Why outer east and south-east London is outperforming

The boroughs showing the strongest combination of value and growth share a common pattern: they sit in the arc of regeneration and infrastructure investment that has gradually extended out from Zone 2 over the past decade. Waltham Forest benefited from the Walthamstow regeneration and spillover from Hackney and Stoke Newington as those markets hit ceiling prices. Greenwich has seen continued development on the Peninsular and rising demand from buyers priced out of Bermondsey and New Cross.

This is a market pattern that has repeated itself across inner London over twenty years: an area is considered unfashionable, prices lag, investment follows, buyers arrive, prices catch up. The question is where the cycle is currently mid-turn.

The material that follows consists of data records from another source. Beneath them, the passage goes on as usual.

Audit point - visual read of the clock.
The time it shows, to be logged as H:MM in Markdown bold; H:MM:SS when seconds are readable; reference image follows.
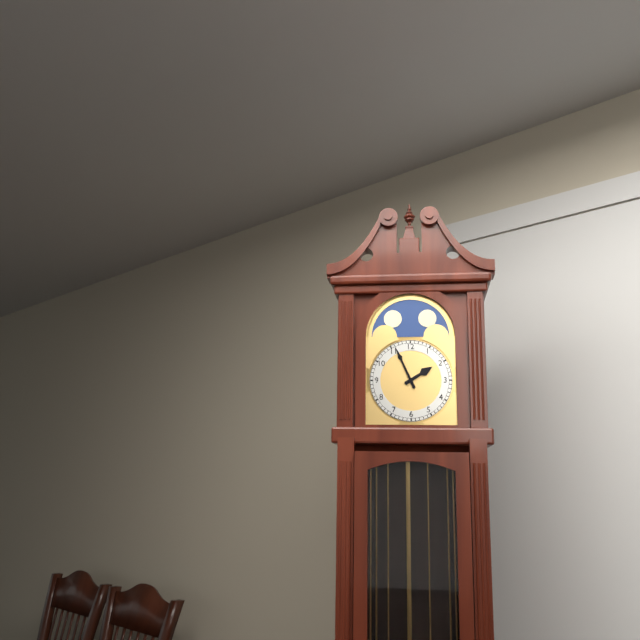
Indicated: **1:56**
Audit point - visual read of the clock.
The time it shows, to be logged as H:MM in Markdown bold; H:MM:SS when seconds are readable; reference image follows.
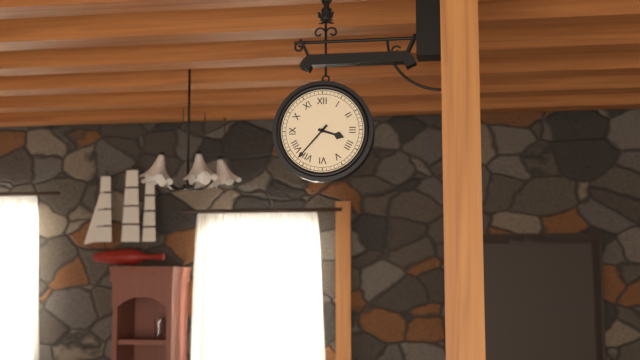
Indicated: **3:37**
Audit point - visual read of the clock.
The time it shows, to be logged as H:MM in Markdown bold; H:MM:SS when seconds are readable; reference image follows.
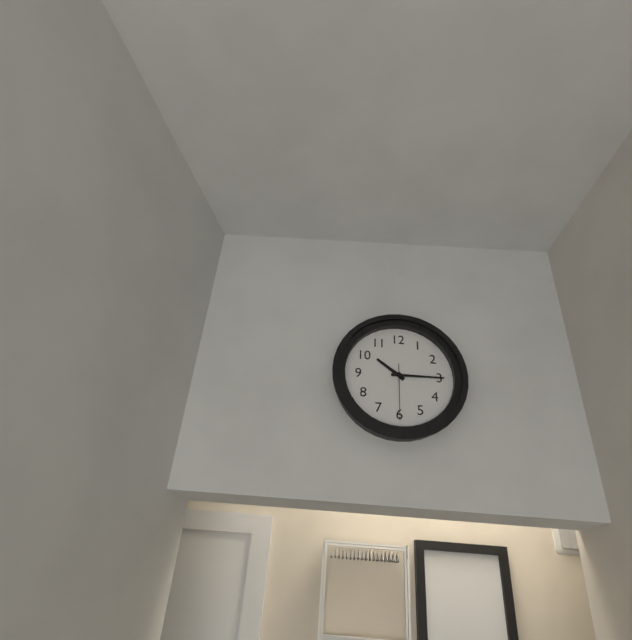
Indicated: **10:15:30**
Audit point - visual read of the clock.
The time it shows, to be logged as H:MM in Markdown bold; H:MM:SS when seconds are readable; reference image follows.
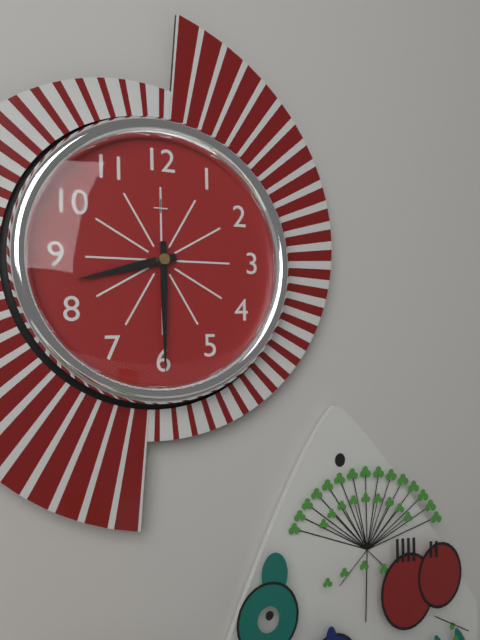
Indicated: **8:30**
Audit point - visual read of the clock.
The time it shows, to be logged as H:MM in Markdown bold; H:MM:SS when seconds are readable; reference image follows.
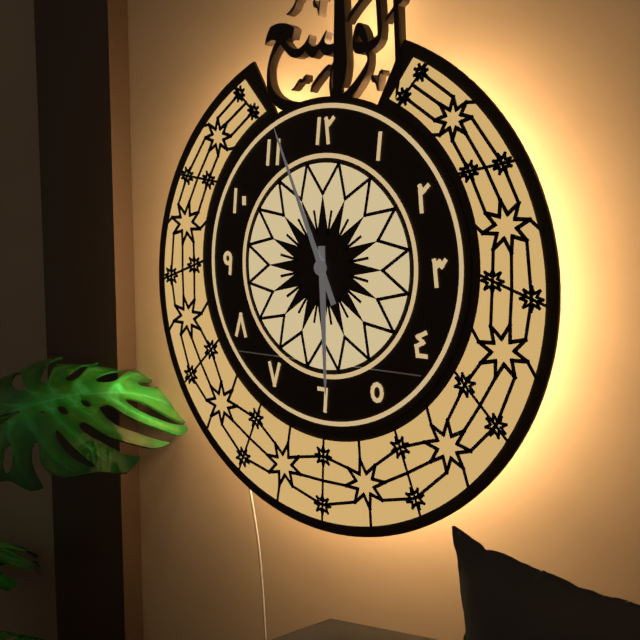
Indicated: **5:56**
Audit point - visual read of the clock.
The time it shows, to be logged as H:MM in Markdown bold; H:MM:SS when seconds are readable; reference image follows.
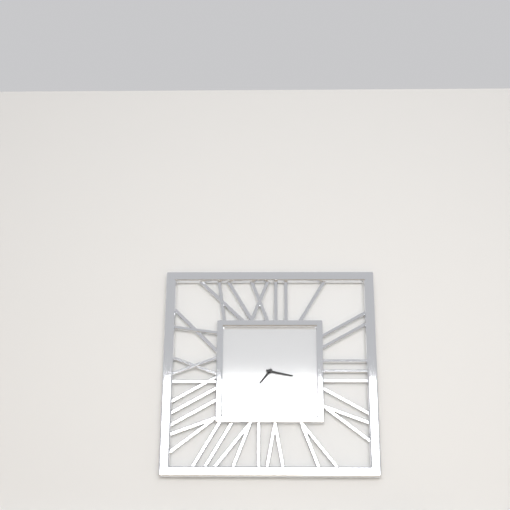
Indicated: **7:17**
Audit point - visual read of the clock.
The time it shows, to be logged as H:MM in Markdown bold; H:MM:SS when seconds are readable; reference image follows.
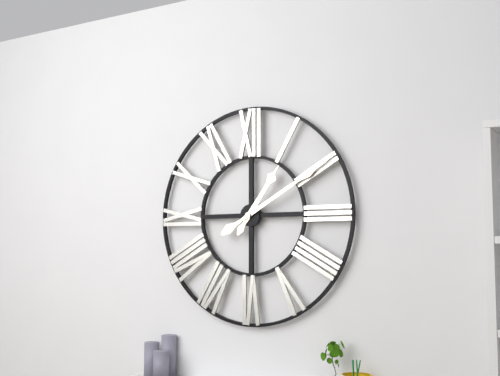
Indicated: **1:10**
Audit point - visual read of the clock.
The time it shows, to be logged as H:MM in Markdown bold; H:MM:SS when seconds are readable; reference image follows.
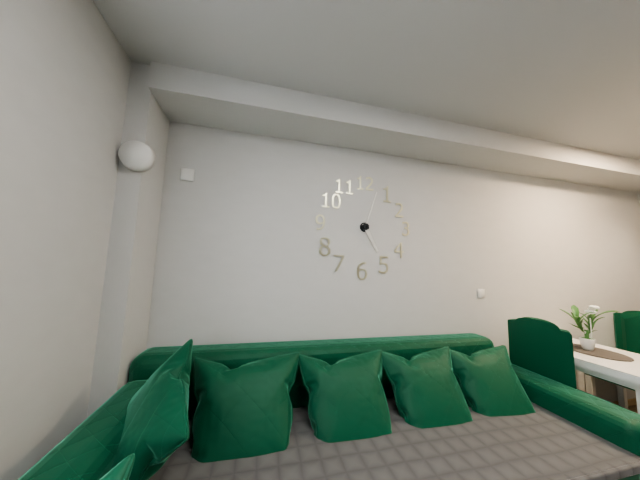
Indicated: **5:03**
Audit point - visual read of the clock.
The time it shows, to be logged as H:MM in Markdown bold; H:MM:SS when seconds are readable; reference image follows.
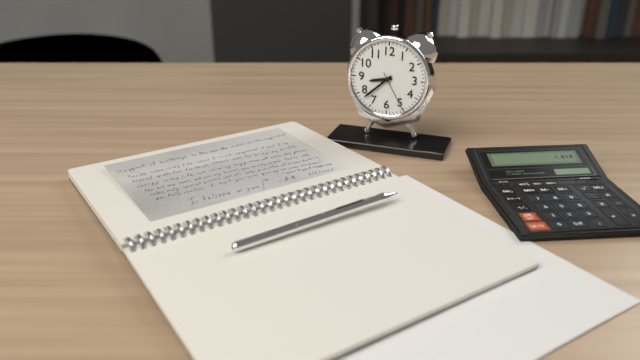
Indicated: **8:38**
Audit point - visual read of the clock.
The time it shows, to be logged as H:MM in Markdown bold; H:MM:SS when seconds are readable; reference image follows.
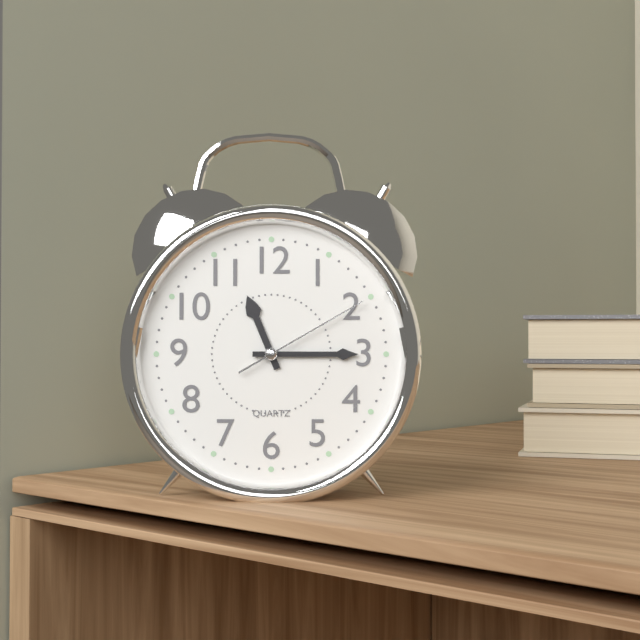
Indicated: **11:15:10**
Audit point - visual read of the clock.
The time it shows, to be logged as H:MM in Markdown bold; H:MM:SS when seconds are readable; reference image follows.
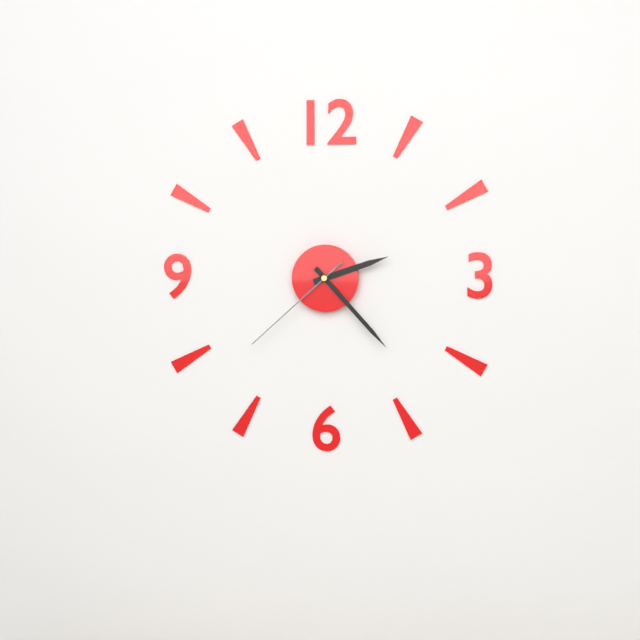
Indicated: **2:23:38**
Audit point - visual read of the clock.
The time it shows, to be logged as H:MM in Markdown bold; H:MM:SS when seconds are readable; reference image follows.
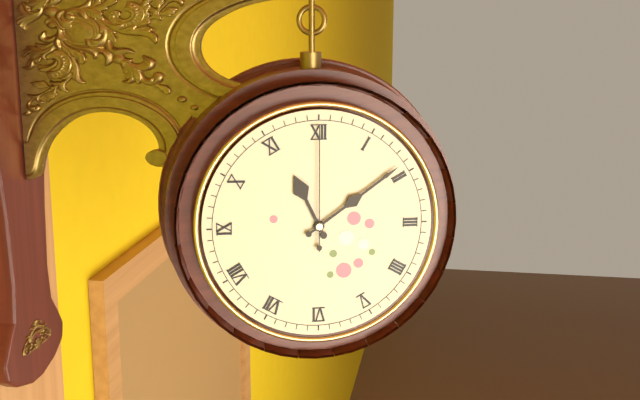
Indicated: **11:09:00**
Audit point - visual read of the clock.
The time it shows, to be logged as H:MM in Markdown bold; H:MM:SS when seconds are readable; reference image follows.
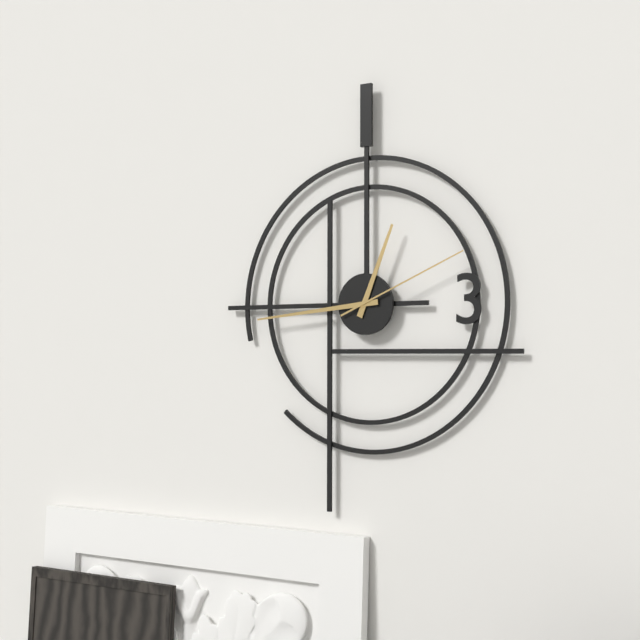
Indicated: **12:44:11**
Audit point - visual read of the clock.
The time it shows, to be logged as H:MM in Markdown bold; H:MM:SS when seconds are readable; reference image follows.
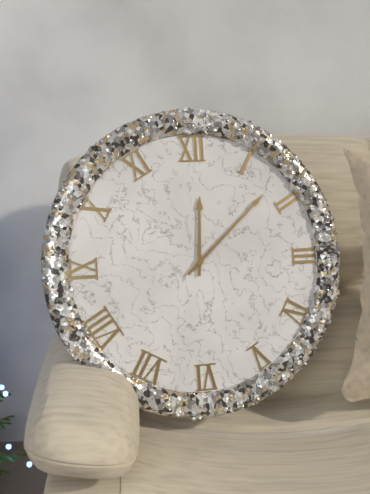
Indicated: **12:08**
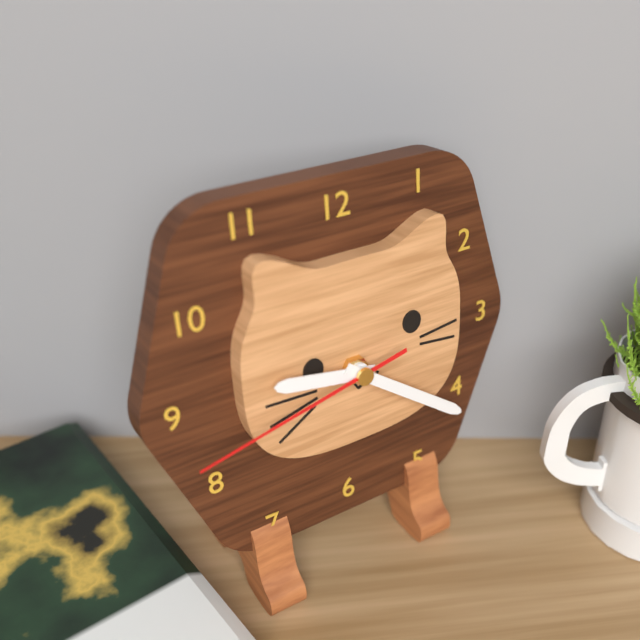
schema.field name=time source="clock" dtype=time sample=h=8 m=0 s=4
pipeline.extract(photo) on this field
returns h=9 m=21 s=43
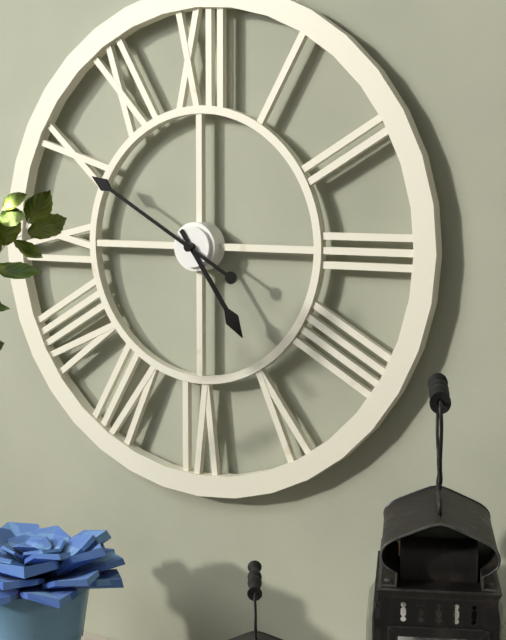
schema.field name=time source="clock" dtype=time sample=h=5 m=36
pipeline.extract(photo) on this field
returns h=4 m=50
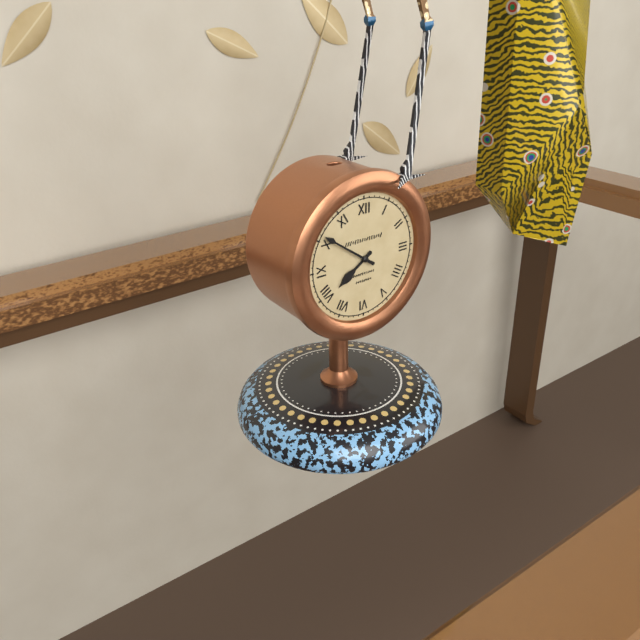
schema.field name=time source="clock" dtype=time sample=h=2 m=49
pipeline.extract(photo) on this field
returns h=7 m=51
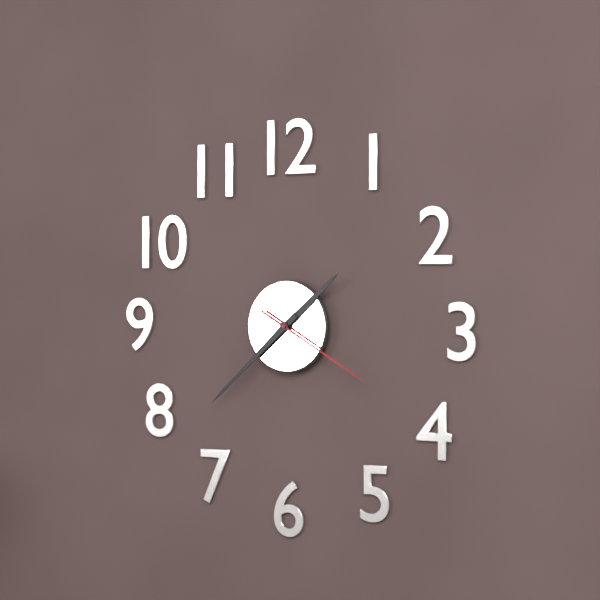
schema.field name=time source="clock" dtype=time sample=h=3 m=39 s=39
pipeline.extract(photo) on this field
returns h=1 m=38 s=20
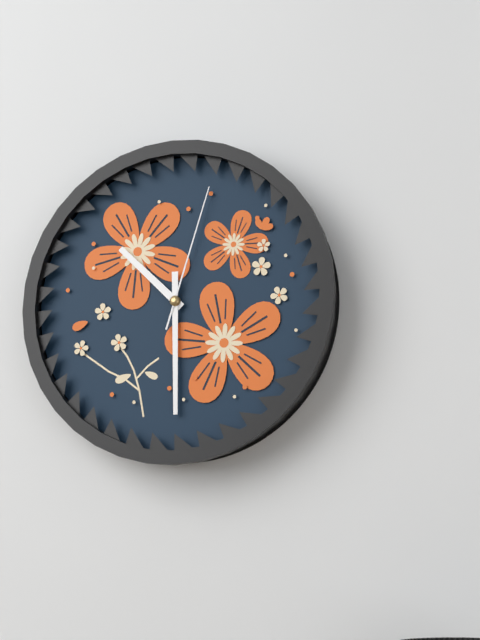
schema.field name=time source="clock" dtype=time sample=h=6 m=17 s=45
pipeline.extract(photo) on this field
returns h=10 m=30 s=3
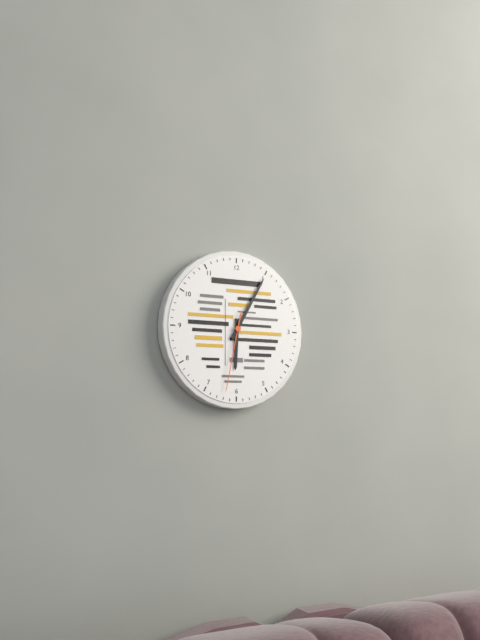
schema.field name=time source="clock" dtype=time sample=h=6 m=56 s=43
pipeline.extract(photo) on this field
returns h=6 m=5 s=32
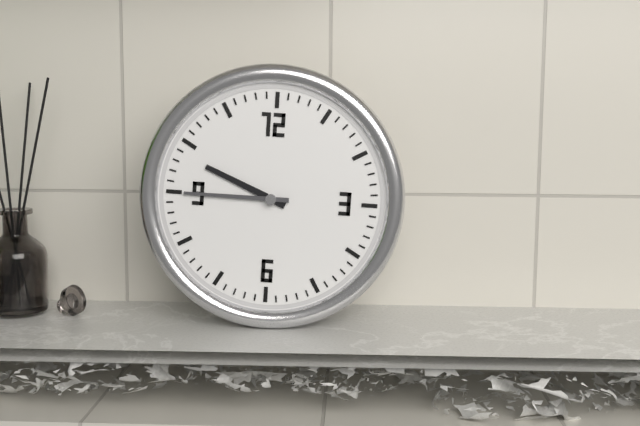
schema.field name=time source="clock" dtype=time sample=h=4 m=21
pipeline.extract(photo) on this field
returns h=9 m=45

What this doesn't tell you: street-level variation

Borough averages flatten enormous street-level variation. Within Lewisham, for example, the average sold price on streets near Honor Oak Park runs significantly above the borough average — while streets further towards Catford trade well below it. A borough ranking tells you which market to investigate; street-level data tells you whether the specific property you're looking at is priced fairly.

A practical example: If you're considering a flat in Waltham Forest, the borough data tells you the average is £489,000 and rising at 21% since 2018. But that's the borough. Search the specific postcode on Houses SoldByStreet and you'll see what flats actually sold for on that specific street in 2023 and 2024 — which might be £350,000 or £520,000 depending on the road. That's the number to negotiate from.

Things this data can't answer

HM Land Registry records the sale price at completion. It does not record rental income, which means we cannot calculate gross rental yield from this data alone — you would need to cross-reference rental market data separately. Similarly, the data reflects all property types aggregated: a borough where half the sales are new-build flats will look different from one where most transactions are established Victorian terraces.

For buy-to-let investors specifically, the cheapest borough is not necessarily the best bet. Rental yield depends on achievable rent, not just entry price — and high-turnover boroughs with active rental demand (inner south-east and east) sometimes generate stronger yields than the absolute cheapest areas.

Finally: transport, schools, and regeneration planning all influence where growth will continue — none of which is in this dataset. Use this as a starting screen; do the local research before committing.

Methodology

All figures are derived from HM Land Registry Price Paid data, covering residential sales in Greater London from 2018 to 2024. Borough-level averages are calculated as the mean of street-level average prices for streets with a valid postcode, weighted by transaction count. Only boroughs with 50 or more sales in 2024 are included. Growth is calculated as the percentage change in the borough's average sold price between 2018 and 2024. The London average is the mean across all included boroughs.